Simple OCR

2009-04-22 03:22:07.003959+00 by Dan Lyke 3 comments

Okay, got some older PDF files that are scans of paper documents. Tried:

convert /home/danlyke/Desktop/fund-summaries-part-1-thru-s-68.pdf fundsummaries.pnm
gocr fundsummaries.pnm

and got some leet speak-ish text out of it, but nothing great. Anyone done this?

comments in ascending chronological order (reverse):

#Comment Re: made: 2009-04-22 09:30:38.216725+00 by: DaveP

Have you tried using google's OCR? It's not super-speedy (you have to wait for googlebot to spider your pdfs), but the quality seems to be pretty good: http://www.labnol.org/software/convert-scanned-pdf- images-to-text-with-google-ocr/5158/

#Comment Re: made: 2009-04-22 15:02:37.649896+00 by: Dan Lyke

Aha! Thanks, Dave.
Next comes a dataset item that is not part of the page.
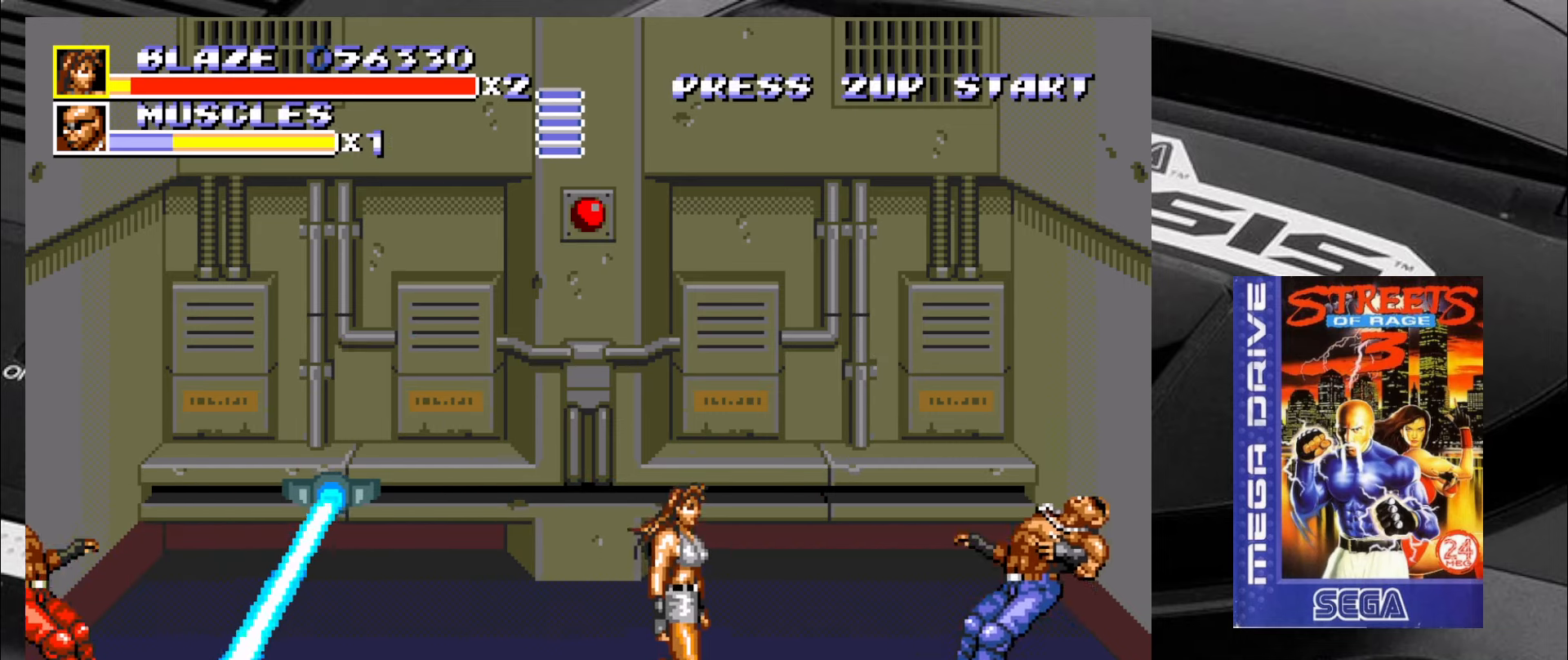
{"buttons": [], "left_stick": "right", "events": [[233, "left_stick", "left"], [366, "left_stick", "down"], [483, "left_stick", "right"]]}
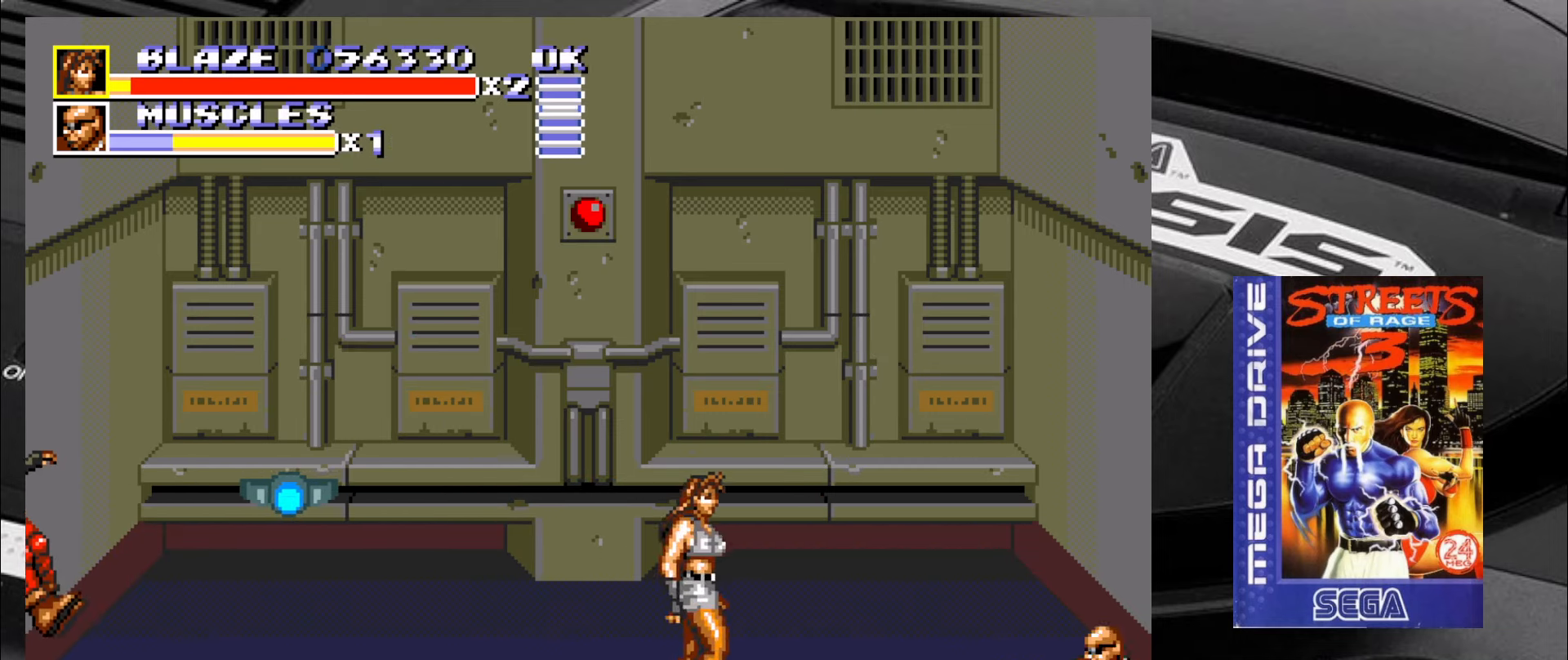
{"buttons": [], "left_stick": "right", "events": []}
I'll need to dig a bit to try to find the particular documents I'm interested in (they've already been indexed), and I did find the "Comprehensive Annual Financial Report" for the "City of pßtalurr^", but other than that the first few I pulled up do seem a bit better.

Also, it seems like I need a -density 300 -units PixelsPerInch in there somewhere, but my first pass created a 3 gig file that gocr wouldn't read, so if I go down that route there are clearly some fine-tunings that need to happen.

#Comment Re: made: 2009-04-23 09:12:24.830951+00 by: DaveP [edit history]

Hey, whenever there's a "let someone else do the work" solution, I'm all over it. :)